# AIM:
Write out every line of the listing below word for word, leaving out the pictures.
# DATA SUPPLIED start
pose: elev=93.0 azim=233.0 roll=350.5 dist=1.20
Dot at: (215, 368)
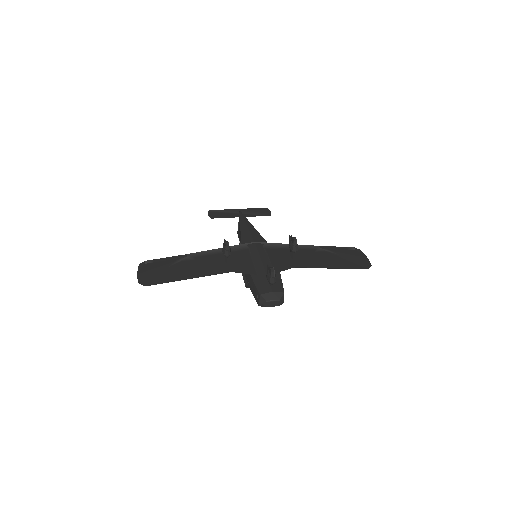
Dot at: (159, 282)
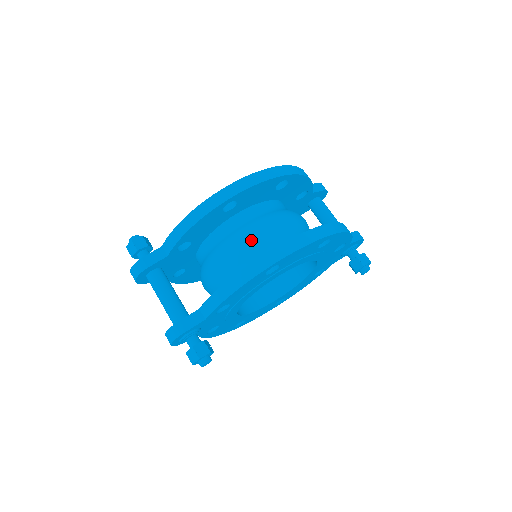
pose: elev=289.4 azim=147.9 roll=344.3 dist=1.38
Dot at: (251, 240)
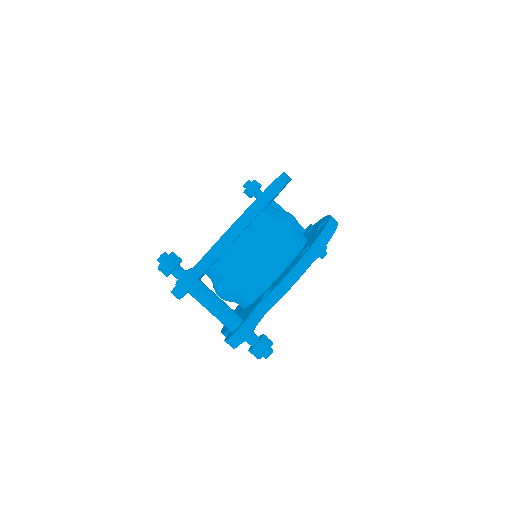
Dot at: (280, 238)
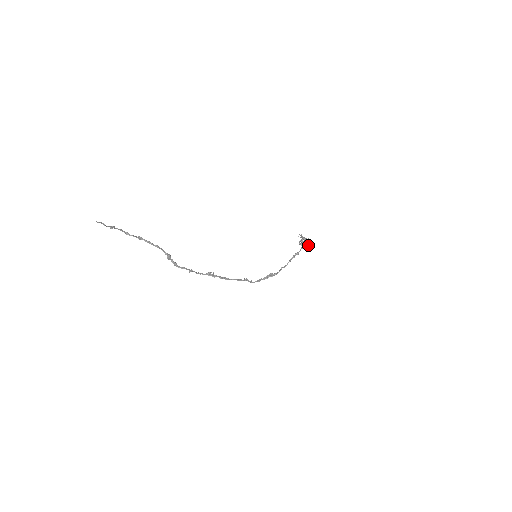
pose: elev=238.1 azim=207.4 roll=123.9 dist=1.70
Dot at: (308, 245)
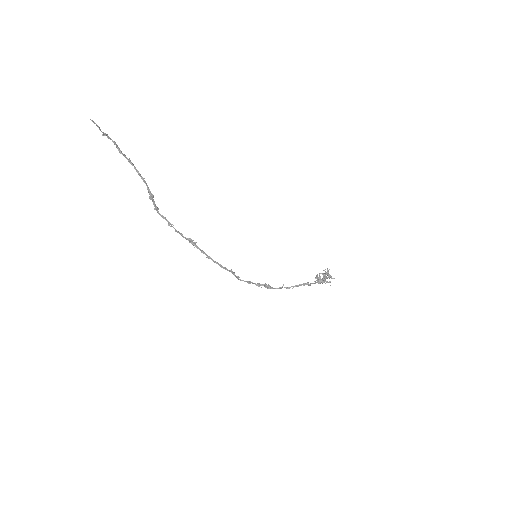
Dot at: occluded
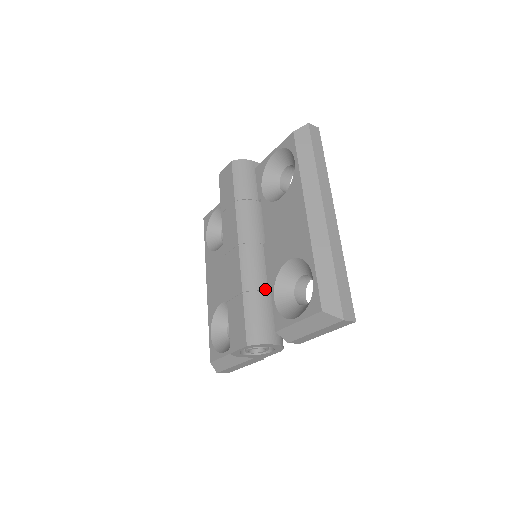
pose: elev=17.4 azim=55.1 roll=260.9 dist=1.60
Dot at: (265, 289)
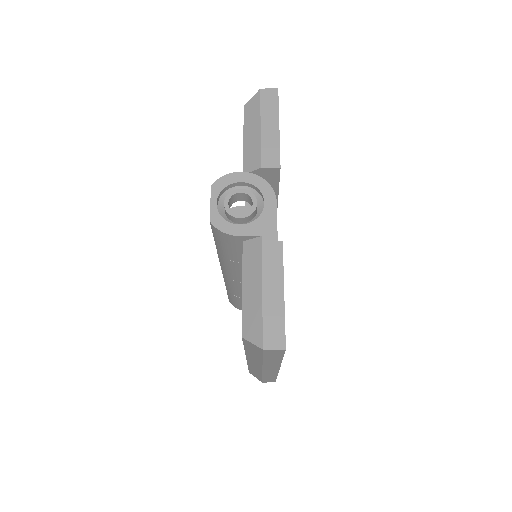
# DATA SUPPLIED end
# SOLUTION TO THE EXERCISE:
pose: elev=93.0 azim=233.0 roll=350.5 dist=1.20
Dot at: (215, 368)
Dot at: (159, 282)
pose: elev=289.4 azim=147.9 roll=344.3 dist=1.38
Dot at: (251, 240)
Dot at: (280, 238)
pose: elev=238.1 azim=207.4 roll=123.9 dist=1.70
Dot at: (308, 245)
Dot at: occluded
pose: elev=17.4 azim=55.1 roll=260.9 dist=1.60
Dot at: (265, 289)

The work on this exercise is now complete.